Wednesday, June 22, 2011

Engaged Employees VS Engaged Customers

On a recent project I discovered something that is the anti-research.

Gallop, Hewitt, Blessing White and many other consulting soothsayers claim that when workers are engaged, the results are high performance and greater profitability. They sell you their employee engagement program for huge bucks and you, (and they) pray that their work will bring you immeasurable wealth, happy smiling employees and all will be groovy.

We found just the opposite. An organization with high scores in engagement, great managers, low employee turnover, yet they were still losing customers, losing market share, all with a great product.

We discovered that the process in which they were delivering their goods and services to the customer were "messed up". In fact there was no process in place so everyone did their own thing. No data as to what the customers really cared about; or what happens at their "touch points."
Moral of the story-employee engagement is but a state of mind that seems to be a prerequisite for having "engaged customers."- the end game for business growth. Maybe there's a lot more to this engagement "stuff" than just the propaganda from these consulting soothsayers.

Wednesday, June 8, 2011

5 Ways to Be a Great Leader

I found this on LinkedIn and wanted to share:

What are the five ways to be a great leader?

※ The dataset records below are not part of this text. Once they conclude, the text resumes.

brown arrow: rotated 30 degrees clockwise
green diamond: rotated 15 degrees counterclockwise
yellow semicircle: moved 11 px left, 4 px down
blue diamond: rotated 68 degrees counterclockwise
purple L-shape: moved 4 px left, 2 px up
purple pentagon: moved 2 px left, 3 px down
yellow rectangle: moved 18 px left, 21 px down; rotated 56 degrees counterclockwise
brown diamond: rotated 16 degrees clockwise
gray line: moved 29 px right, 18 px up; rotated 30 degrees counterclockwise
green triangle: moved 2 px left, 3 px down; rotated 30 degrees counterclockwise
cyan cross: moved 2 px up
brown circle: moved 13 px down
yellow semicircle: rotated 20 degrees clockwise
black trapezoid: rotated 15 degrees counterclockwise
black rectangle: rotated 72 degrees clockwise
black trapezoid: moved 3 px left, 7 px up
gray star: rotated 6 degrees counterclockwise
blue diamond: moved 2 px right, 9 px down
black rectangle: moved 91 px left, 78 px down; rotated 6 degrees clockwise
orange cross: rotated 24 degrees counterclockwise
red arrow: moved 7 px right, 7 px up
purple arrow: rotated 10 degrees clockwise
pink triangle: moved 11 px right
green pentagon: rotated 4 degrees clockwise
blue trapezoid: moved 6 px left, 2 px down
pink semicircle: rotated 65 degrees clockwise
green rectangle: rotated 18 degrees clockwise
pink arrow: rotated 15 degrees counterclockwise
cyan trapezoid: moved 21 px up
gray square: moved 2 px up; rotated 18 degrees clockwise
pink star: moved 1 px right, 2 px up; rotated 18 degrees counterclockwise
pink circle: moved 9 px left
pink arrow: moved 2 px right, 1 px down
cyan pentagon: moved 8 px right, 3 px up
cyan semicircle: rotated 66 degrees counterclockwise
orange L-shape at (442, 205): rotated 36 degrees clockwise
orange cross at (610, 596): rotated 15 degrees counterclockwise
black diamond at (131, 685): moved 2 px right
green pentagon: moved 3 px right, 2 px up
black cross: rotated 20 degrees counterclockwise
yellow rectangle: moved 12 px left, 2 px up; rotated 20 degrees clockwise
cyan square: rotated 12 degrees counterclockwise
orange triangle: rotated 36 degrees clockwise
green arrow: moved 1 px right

1. Serve others – Spend your time helping your employees, partners, suppliers and clients become successful in their activities. Adding value to their lives is the most important way to shine as a leader.

2. Associate with great people – This is so important. Surround yourself with positive, motivated leaders and you will find that you will become more effective. Surrounding yourself with negative people will end up making your obstacles more difficult to overcome.

3. Help develop other leaders within your organization – When you spot someone who has what it takes to be a great leader, instead of feeling threatened, you should do everything that you can to assist them.

4. Delegate – Try not to feel like you have to prove your abilities by handling everything yourself. Teach others how to perform some of your tasks and show them how to take initiative in your business.

5. Take responsibility – This is a key trait in a great leader. A leader takes responsibility for the outcome of a project and acknowledges that he or she is ultimately responsible the success or failure of the team. If you take responsibility for your team, your team will be loyal to you.

If you follow these five suggestions, you will be well on your way to excellent leadership!